Edit: I also thought it might be relevant to point out that both Cookie and Minka have cute little 'tufts' of fur sticking out in between their toes. I don't know if this is a characteristic of any particular breed but as far as I'm aware Tonkinese cats don't exhibit this so it may be relevant here.


----------



## spotty cats (Sep 23, 2011)

Points can be carried forever, showing up when meeting another carrier or pointed cat, doesn't mean there's Siamese closely related. 

The father was with white, so the kittens would be too. Unlikely father had any pedigree blood in him, tons of moggies show up with white socks.


----------



## spotty cats (Sep 23, 2011)

The statistic for mating a colour point to a carrier is 50% points, 50% non pointed according to a breeder I know. I don't breed points, or cats with white myself.


----------



## fizzletto (Oct 13, 2012)

spotty cats said:


> The statistic for mating a colour point to a carrier is 50% points, 50% non pointed according to a breeder I know. I don't breed points, or cats with white myself.


Yes, that's the statistic, but I just thought it was interesting that their father was a carrier, because not many DSHs tend to carry the pointing gene. He must have some kind of colourpoint breed in his ancestry. Maybe not his parents or even his grandparents, but somewhere back along the line there was some pointed cat.

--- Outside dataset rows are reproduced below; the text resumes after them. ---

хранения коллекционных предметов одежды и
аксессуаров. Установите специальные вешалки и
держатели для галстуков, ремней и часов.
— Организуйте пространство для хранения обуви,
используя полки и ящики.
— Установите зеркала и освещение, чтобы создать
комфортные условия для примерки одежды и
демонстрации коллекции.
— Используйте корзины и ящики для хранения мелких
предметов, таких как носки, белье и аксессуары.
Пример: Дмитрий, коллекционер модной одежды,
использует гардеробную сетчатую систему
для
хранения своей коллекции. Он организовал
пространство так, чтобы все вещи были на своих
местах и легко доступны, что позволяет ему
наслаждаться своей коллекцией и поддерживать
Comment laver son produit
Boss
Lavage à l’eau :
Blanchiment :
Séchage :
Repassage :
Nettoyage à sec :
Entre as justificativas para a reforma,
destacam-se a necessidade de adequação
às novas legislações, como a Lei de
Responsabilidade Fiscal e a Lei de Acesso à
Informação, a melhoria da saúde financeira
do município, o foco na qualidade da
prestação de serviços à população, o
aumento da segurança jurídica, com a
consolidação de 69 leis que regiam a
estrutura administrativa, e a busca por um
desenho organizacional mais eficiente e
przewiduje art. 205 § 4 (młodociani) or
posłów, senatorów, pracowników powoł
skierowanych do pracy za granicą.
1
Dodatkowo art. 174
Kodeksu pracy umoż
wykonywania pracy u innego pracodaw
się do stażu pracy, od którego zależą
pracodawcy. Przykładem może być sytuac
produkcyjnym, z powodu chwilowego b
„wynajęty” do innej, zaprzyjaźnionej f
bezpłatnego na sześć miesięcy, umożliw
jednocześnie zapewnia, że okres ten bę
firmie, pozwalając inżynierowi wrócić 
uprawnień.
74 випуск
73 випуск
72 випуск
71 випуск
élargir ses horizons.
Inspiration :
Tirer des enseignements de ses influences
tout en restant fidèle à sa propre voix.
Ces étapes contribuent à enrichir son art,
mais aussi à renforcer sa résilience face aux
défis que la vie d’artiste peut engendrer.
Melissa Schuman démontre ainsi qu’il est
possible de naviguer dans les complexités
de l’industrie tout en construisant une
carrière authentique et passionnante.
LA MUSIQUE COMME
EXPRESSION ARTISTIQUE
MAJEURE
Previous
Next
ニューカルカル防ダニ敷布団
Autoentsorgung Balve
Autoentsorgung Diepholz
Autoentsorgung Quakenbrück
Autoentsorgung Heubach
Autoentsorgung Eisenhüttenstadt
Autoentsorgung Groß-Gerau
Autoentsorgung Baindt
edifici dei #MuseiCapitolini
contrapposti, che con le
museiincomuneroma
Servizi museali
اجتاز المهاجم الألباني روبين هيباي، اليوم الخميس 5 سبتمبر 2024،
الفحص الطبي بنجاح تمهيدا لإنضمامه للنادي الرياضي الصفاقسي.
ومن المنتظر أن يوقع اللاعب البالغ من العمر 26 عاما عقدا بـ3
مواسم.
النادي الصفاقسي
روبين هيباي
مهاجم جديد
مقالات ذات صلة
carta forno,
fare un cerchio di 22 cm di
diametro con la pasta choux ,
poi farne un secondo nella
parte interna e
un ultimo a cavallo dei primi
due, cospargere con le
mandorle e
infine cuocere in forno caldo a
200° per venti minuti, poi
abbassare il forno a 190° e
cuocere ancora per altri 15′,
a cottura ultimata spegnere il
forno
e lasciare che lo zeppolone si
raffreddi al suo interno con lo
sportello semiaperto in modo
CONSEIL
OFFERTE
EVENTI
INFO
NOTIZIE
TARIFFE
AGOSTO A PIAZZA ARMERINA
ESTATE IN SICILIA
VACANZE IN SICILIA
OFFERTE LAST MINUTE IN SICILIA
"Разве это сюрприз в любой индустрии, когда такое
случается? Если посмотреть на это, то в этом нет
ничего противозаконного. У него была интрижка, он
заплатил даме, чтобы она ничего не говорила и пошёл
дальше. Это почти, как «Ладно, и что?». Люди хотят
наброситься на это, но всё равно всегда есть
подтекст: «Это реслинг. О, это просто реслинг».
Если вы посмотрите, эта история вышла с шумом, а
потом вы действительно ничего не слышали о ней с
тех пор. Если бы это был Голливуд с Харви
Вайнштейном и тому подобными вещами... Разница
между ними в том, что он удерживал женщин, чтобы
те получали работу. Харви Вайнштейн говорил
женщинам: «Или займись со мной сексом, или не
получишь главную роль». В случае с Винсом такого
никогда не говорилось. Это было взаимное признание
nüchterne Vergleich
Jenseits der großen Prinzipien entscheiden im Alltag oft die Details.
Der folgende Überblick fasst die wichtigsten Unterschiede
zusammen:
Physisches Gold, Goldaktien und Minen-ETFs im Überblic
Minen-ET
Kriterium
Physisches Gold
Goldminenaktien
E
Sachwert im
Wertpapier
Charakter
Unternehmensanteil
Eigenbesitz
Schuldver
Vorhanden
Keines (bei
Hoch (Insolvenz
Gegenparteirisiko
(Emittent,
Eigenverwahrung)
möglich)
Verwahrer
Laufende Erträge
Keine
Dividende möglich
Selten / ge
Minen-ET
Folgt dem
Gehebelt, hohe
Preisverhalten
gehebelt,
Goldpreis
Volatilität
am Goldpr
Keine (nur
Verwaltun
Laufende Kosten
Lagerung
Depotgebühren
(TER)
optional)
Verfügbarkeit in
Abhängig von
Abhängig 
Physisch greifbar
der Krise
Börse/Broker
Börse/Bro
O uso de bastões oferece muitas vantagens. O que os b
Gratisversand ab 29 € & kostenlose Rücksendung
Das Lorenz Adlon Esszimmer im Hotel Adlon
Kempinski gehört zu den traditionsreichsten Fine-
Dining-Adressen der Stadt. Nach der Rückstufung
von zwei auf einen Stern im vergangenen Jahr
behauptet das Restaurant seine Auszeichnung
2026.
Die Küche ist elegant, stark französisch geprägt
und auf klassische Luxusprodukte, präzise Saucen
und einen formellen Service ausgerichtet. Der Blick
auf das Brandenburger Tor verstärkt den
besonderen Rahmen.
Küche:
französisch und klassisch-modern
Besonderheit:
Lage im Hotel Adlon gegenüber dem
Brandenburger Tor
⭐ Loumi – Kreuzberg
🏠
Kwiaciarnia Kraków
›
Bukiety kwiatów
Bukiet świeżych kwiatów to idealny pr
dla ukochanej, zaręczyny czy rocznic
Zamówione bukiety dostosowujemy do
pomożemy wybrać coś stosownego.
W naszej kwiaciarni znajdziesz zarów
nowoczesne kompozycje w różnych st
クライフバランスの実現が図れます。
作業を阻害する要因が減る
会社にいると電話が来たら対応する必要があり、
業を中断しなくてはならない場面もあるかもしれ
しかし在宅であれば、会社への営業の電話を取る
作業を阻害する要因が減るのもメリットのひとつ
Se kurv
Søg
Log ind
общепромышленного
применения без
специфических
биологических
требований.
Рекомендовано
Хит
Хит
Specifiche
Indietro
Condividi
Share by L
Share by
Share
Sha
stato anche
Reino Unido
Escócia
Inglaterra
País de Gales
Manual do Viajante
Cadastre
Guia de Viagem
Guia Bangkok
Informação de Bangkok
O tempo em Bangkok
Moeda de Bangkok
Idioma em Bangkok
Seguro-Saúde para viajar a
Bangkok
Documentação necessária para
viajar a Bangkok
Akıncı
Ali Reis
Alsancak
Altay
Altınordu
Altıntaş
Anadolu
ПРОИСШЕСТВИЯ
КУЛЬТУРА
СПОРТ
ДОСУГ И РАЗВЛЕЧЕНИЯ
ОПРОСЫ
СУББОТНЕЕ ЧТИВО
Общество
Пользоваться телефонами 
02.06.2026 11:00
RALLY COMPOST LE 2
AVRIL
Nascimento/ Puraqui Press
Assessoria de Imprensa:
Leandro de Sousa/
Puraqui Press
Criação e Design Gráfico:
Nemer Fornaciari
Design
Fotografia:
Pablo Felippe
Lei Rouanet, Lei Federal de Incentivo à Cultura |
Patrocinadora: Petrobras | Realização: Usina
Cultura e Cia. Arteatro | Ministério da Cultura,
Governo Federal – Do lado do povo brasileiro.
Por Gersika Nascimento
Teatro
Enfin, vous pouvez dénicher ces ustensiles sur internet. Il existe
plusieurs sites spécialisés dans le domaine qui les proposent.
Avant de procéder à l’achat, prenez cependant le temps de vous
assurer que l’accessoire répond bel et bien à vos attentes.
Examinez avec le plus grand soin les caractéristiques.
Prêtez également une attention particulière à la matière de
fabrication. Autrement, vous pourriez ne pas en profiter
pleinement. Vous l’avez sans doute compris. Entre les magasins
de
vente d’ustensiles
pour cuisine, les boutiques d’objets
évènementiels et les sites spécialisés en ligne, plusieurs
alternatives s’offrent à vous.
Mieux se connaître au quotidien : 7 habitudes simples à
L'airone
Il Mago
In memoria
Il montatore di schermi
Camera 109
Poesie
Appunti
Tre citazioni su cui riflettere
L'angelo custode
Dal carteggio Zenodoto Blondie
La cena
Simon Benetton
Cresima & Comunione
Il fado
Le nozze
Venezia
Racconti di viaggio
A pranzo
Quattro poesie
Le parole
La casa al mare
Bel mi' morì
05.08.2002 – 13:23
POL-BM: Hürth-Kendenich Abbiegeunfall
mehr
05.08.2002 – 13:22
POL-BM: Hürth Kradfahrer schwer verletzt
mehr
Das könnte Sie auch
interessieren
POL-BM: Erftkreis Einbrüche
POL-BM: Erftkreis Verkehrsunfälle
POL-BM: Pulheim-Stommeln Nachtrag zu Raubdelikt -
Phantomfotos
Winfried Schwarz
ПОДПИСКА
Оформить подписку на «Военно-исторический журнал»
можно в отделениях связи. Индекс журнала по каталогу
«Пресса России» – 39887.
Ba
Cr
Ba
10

I just wish I knew what it was!


----------



## OliverandCo. (Jul 20, 2012)

wow. I want your kitties. They're SO pretty!!


----------



## fizzletto (Oct 13, 2012)

OliverandCo. said:


> wow. I want your kitties. They're SO pretty!!


Aww thank you so much! I'll tell them you said that  Not sure you'd want these though - Cookie is a 12-pound bulldozer and makes an ear splitting racket day in day out and Minka is a tiny 6.5 pound cat who looks and acts like she's still a baby kitten, going around biting people's feet and legs and running away! She drools a lot too!

I love them to death


----------



## Luvmyfurbabies (Jun 25, 2012)

They are exquisite! That's the only way I can describe them. Like decoration for the house. Just beautiful!


----------



## OliverandCo. (Jul 20, 2012)

heh, trade for Oliver then. He will shred your hands and chew your feet without mercy, he will walk in your way and follow you like a dog, he will get into things he shouldn't because he's Oliver.


----------



## spotty cats (Sep 23, 2011)

fizzletto said:


> Yes, that's the statistic, but I just thought it was interesting that their father was a carrier, because not many DSHs tend to carry the pointing gene.


There's loads of pointed domestics around, as well as many carriers, really not unusual at all.

I'd expect a breeder outcrossing to domestics to colour test


----------